To do >> From the records below, copy each line that has the word "reduction" in it.

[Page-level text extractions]
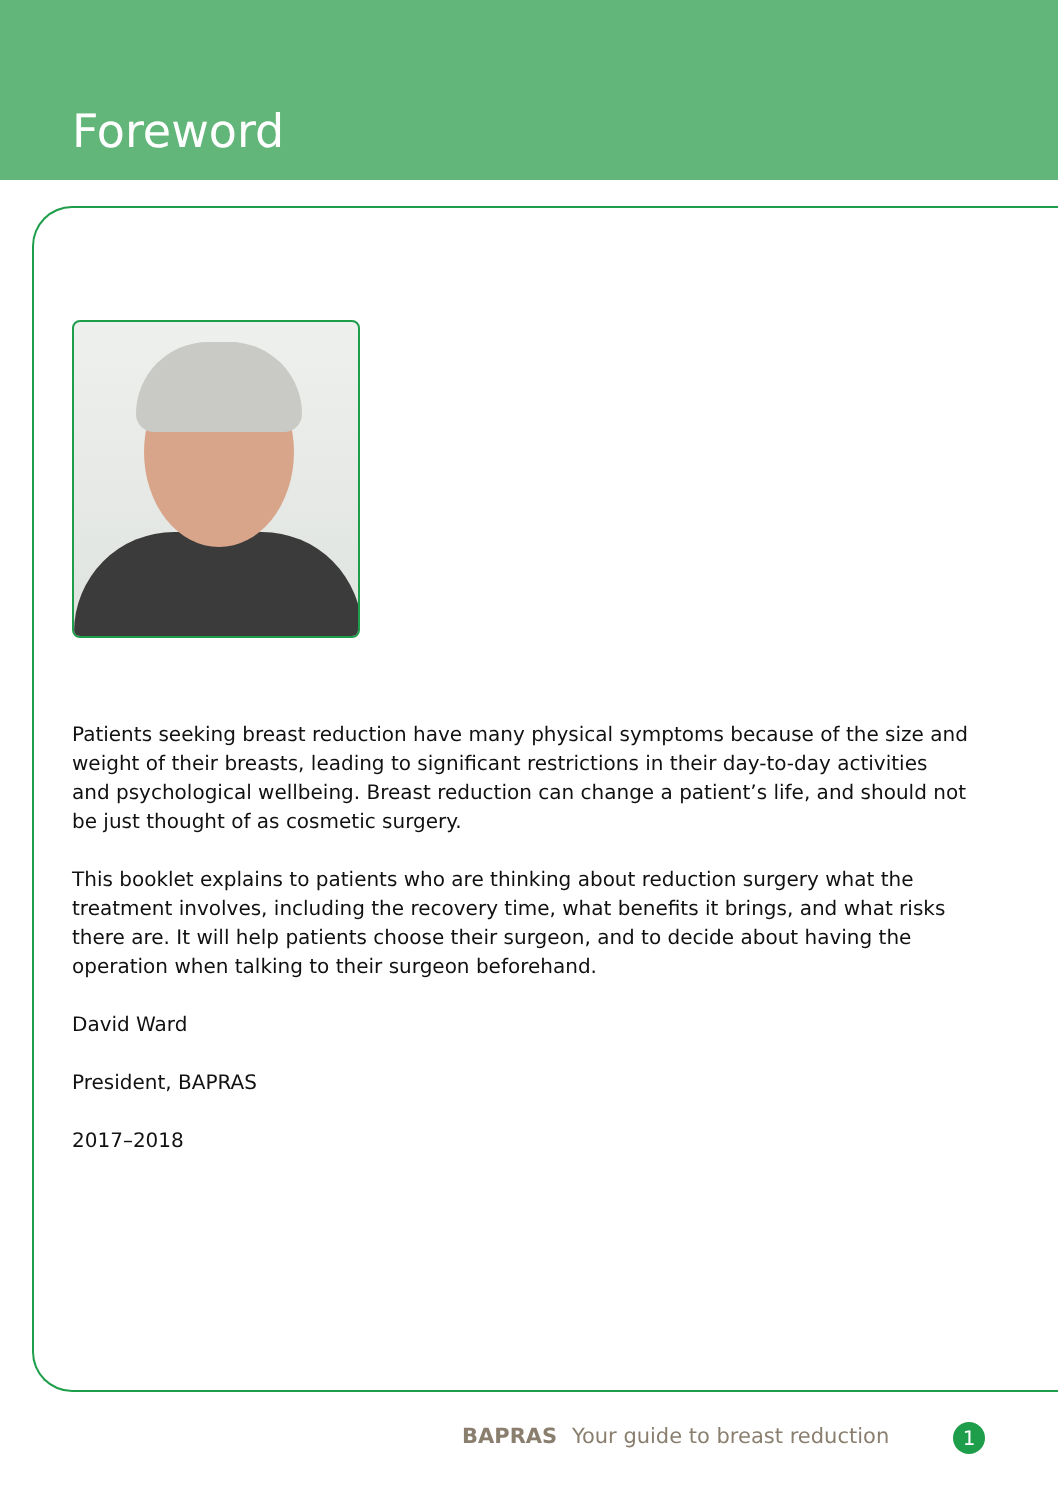Foreword
Patients seeking breast reduction have many physical symptoms because of the size and weight of their breasts, leading to significant restrictions in their day-to-day activities and psychological wellbeing. Breast reduction can change a patient’s life, and should not be just thought of as cosmetic surgery.
This booklet explains to patients who are thinking about reduction surgery what the treatment involves, including the recovery time, what benefits it brings, and what risks there are. It will help patients choose their surgeon, and to decide about having the operation when talking to their surgeon beforehand.
David Ward
President, BAPRAS
2017–2018
BAPRAS Your guide to breast reduction
1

Output below >>
Patients seeking breast reduction have many physical symptoms because of the size and weight of their breasts, leading to significant restrictions in their day-to-day activities and psychological wellbeing. Breast reduction can change a patient’s life, and should not be just thought of as cosmetic surgery.
This booklet explains to patients who are thinking about reduction surgery what the treatment involves, including the recovery time, what benefits it brings, and what risks there are. It will help patients choose their surgeon, and to decide about having the operation when talking to their surgeon beforehand.
BAPRAS Your guide to breast reduction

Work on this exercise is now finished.